**THE DATA**.
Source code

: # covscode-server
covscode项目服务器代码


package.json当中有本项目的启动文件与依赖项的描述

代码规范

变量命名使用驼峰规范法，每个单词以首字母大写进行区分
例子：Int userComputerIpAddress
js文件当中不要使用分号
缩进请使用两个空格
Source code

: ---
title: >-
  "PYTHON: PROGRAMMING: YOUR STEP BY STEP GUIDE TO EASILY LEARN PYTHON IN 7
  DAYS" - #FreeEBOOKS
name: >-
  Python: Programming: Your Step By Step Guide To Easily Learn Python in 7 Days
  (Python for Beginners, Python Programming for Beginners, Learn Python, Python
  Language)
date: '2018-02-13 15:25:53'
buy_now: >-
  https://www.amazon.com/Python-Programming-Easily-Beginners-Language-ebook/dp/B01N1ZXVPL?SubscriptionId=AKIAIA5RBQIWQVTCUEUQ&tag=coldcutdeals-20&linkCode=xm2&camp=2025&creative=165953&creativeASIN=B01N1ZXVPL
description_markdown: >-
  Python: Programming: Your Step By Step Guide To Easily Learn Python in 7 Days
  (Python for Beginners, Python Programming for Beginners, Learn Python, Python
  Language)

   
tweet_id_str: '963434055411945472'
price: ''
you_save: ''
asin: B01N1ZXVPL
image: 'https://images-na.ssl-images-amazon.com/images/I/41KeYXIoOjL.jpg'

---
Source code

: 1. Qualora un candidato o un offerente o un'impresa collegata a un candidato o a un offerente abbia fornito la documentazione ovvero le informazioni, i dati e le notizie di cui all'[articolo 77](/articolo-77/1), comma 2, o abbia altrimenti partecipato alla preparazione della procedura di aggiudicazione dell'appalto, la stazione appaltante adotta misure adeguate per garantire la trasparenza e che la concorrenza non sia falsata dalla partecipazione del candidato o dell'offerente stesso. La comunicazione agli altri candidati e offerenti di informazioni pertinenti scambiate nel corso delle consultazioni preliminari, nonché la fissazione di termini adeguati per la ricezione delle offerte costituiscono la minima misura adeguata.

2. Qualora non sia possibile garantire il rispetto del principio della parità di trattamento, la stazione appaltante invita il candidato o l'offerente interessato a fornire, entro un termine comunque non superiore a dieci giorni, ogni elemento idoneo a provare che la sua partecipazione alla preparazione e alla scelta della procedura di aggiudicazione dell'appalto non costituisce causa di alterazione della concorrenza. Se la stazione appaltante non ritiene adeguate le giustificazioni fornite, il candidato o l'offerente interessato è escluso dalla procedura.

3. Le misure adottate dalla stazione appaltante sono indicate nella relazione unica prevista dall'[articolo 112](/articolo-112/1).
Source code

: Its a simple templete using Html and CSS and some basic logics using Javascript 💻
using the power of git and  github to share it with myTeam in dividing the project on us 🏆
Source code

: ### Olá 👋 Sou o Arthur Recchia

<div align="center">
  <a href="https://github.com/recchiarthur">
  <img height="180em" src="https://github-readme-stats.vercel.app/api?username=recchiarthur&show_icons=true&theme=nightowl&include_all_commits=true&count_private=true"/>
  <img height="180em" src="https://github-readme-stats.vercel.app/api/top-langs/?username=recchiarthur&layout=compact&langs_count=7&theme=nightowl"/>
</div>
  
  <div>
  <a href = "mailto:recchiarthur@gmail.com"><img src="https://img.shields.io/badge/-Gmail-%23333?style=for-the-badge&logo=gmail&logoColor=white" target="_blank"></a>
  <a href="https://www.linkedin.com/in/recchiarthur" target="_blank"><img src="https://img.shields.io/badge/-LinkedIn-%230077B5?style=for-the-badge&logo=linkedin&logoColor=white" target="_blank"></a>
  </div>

==

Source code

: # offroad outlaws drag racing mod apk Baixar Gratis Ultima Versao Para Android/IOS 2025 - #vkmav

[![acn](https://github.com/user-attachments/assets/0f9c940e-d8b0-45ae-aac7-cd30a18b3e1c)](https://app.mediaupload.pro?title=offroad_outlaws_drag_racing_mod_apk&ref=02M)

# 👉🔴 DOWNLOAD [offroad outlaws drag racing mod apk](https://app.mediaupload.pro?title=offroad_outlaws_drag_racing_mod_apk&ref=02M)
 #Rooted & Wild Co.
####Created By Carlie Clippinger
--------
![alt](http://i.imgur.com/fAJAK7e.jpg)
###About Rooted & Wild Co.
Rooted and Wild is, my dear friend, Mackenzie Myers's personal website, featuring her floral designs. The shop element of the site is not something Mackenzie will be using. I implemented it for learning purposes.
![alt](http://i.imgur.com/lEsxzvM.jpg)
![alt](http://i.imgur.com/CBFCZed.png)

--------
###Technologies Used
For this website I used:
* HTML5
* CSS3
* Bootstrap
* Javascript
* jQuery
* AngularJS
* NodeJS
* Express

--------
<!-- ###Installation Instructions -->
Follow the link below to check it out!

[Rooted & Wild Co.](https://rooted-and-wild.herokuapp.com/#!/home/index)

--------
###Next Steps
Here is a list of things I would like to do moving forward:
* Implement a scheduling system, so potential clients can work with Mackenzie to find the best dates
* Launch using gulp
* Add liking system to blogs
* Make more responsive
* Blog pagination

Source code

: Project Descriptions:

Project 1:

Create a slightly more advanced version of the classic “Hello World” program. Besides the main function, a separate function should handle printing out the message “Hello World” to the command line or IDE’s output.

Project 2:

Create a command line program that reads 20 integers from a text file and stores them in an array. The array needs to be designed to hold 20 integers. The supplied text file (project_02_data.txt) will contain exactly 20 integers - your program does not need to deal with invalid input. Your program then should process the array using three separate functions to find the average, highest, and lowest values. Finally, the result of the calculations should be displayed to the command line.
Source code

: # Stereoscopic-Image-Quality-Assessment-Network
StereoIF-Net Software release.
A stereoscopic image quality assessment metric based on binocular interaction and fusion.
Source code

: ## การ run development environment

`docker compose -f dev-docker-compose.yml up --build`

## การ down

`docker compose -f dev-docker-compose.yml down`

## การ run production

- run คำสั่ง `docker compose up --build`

**YOUR ASSIGNMENT**.
Scan the records above. Return every line with "nightowl" in it.

**TASK OUTPUT**.
  <img height="180em" src="https://github-readme-stats.vercel.app/api?username=recchiarthur&show_icons=true&theme=nightowl&include_all_commits=true&count_private=true"/>
  <img height="180em" src="https://github-readme-stats.vercel.app/api/top-langs/?username=recchiarthur&layout=compact&langs_count=7&theme=nightowl"/>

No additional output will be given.